This line sums up the speaker’s relationship to his father. The speaker didn’t thank him, or even realize all that he’d done for his family. Nice work, kiddo.
I’d wake and hear the cold splintering, breaking.
When the rooms were warm, he’d call,
and slowly I would rise and dress, (6-8)
Here, we see the speaker enjoying a nice warm Sunday morning in bed, while we know that his father was up in the cold winter a.m. There’s such a distinction between the speaker’s experience and his father’s.
fearing the chronic angers of that house,
Speaking indifferently to him,
who had driven out the cold
and polished my good shoes as well. (9-12)
Now we find out that the speaker, in his youth, feared his father, and thus was cold to him (emotionally). Maybe his father wasn’t the snuggliest dad around, but he sure knew how to provide for his family. The speaker starts to acknowledge his father here, and draws a contrast between how he related to him (indifferently) and all that his father had done (warmed up the house, polished his shoes), which shows just how not indifferent the old man was. We’re starting to get a sense that the speaker, as an adult, recognizes the misbegotten feelings of his youth.

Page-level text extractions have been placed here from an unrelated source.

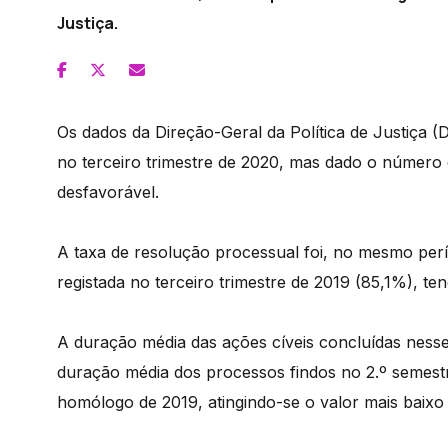
Justiça.
Os dados da Direção-Geral da Política de Justiça 
no terceiro trimestre de 2020, mas dado o número 
desfavorável.
A taxa de resolução processual foi, no mesmo perí
registada no terceiro trimestre de 2019 (85,1%), t
A duração média das ações cíveis concluídas ness
duração média dos processos findos no 2.º semest
homólogo de 2019, atingindo-se o valor mais baix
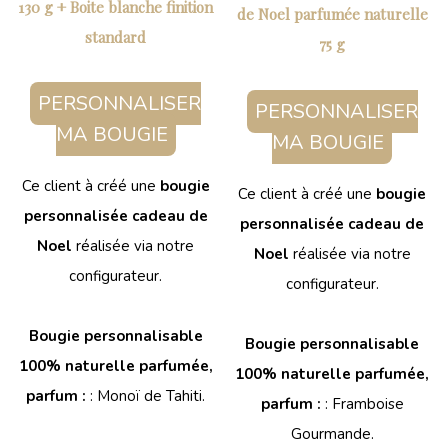
130 g + Boite blanche finition
de Noel parfumée naturelle
standard
75 g
PERSONNALISER
PERSONNALISER
MA BOUGIE
MA BOUGIE
Ce client à créé une
bougie
Ce client à créé une
bougie
personnalisée cadeau de
personnalisée cadeau de
Noel
réalisée via notre
Noel
réalisée via notre
configurateur.
configurateur.
Bougie personnalisable
Bougie personnalisable
100% naturelle parfumée,
100% naturelle parfumée,
parfum :
: Monoï de Tahiti.
parfum :
: Framboise
Gourmande.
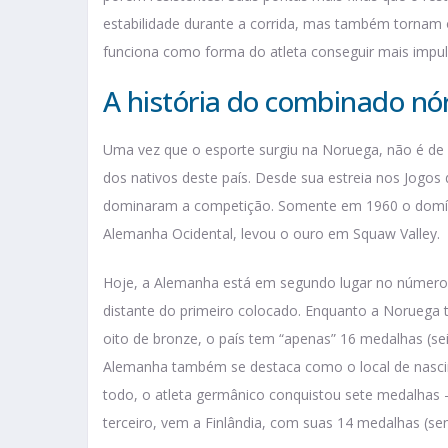
estabilidade durante a corrida, mas também tornam 
funciona como forma do atleta conseguir mais impul
A história do combinado nór
Uma vez que o esporte surgiu na Noruega, não é de 
dos nativos deste país. Desde sua estreia nos Jogo
dominaram a competição. Somente em 1960 o domíni
Alemanha Ocidental, levou o ouro em Squaw Valley.
Hoje, a Alemanha está em segundo lugar no número
distante do primeiro colocado. Enquanto a Noruega 
oito de bronze, o país tem “apenas” 16 medalhas (sei
Alemanha também se destaca como o local de nascime
todo, o atleta germânico conquistou sete medalhas –
terceiro, vem a Finlândia, com suas 14 medalhas (sen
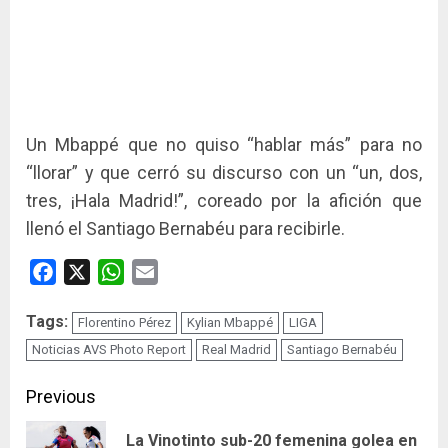
Un Mbappé que no quiso “hablar más” para no
“llorar” y que cerró su discurso con un “un, dos,
tres, ¡Hala Madrid!”, coreado por la afición que
llenó el Santiago Bernabéu para recibirle.
Facebook
X
WhatsApp
Email
Tags:
Florentino Pérez
Kylian Mbappé
LIGA
Noticias AVS Photo Report
Real Madrid
Santiago Bernabéu
Continue
Previous
Reading
La Vinotinto sub-20 femenina golea en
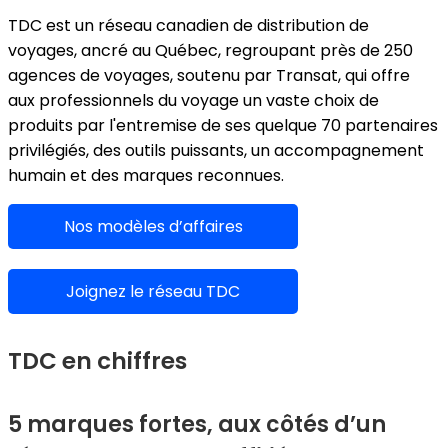
TDC est un réseau canadien de distribution de
voyages, ancré au Québec, regroupant près de 250
agences de voyages, soutenu par Transat, qui offre
aux professionnels du voyage un vaste choix de
produits par l'entremise de ses quelque 70 partenaires
privilégiés, des outils puissants, un accompagnement
humain et des marques reconnues.
Nos modèles d’affaires
Joignez le réseau TDC
TDC en chiffres
5 marques fortes, aux côtés d’un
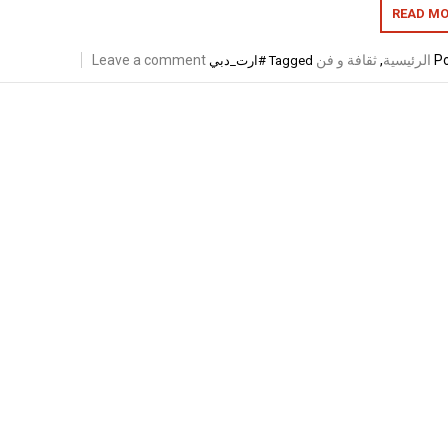
READ MO
Po
الرئيسية
,
ثقافة و فن
Leave a comment
Tagged
#ارت_دبي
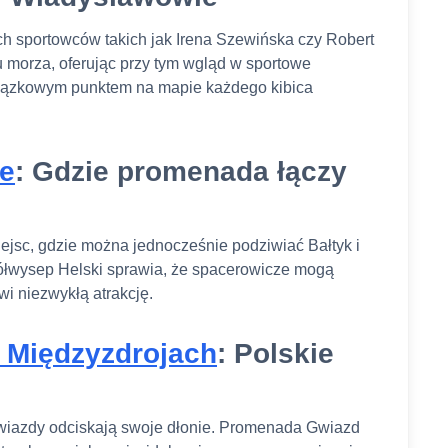
ch sportowców takich jak Irena Szewińska czy Robert
u morza, oferując przy tym wgląd w sportowe
wiązkowym punktem na mapie każdego kibica
e
: Gdzie promenada łączy
ejsc, gdzie można jednocześnie podziwiać Bałtyk i
Półwysep Helski sprawia, że spacerowicze mogą
wi niezwykłą atrakcję.
 Międzyzdrojach
: Polskie
gwiazdy odciskają swoje dłonie. Promenada Gwiazd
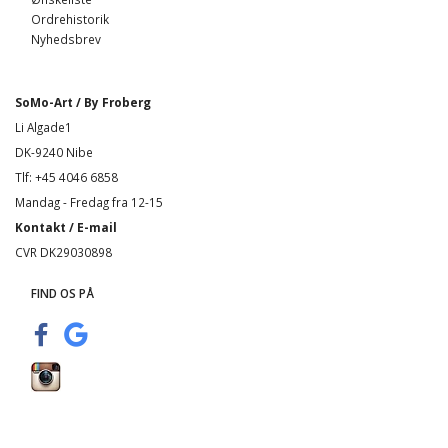
Ordrehistorik
Nyhedsbrev
SoMo-Art / By Froberg
Li Algade1
DK-9240 Nibe
Tlf: +45 4046 6858
Mandag - Fredag fra 12-15
Kontakt / E-mail
CVR DK29030898
FIND OS PÅ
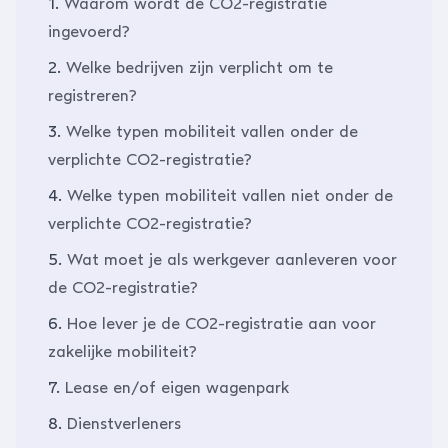
1.
Waarom wordt de CO2-registratie
ingevoerd?
2.
Welke bedrijven zijn verplicht om te
registreren?
3.
Welke typen mobiliteit vallen onder de
verplichte CO2-registratie?
4.
Welke typen mobiliteit vallen niet onder de
verplichte CO2-registratie?
5.
Wat moet je als werkgever aanleveren voor
de CO2-registratie?
6.
Hoe lever je de CO2-registratie aan voor
zakelijke mobiliteit?
7.
Lease en/of eigen wagenpark
8.
Dienstverleners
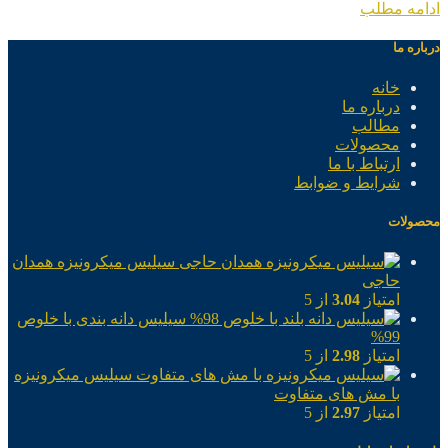
ادامه مطلب
درباره ما
خانه
درباره ما
مطالب
محصولات
ارتباط با ما
شرایط و ضوابط
محصولات
سیلیس میکرونیزه همدان
حاجی
امتیاز
3.04
از 5
سیلیس دانه بندی با خلوص
99%
امتیاز
2.98
از 5
سیلیس میکرونیزه
با مش های متفاوت
امتیاز
2.97
از 5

What did I know, what did I know
of love’s austere and lonely offices? (13-14)
Everything becomes clear in these final lines. By asking this question, the speaker acknowledges that he knew nothing of love in his youth. The implication is that the speaker now understands his father’s love for and dedication to his family. Take that, youth! In this poem, wisdom (especially the emotional kind) comes with age.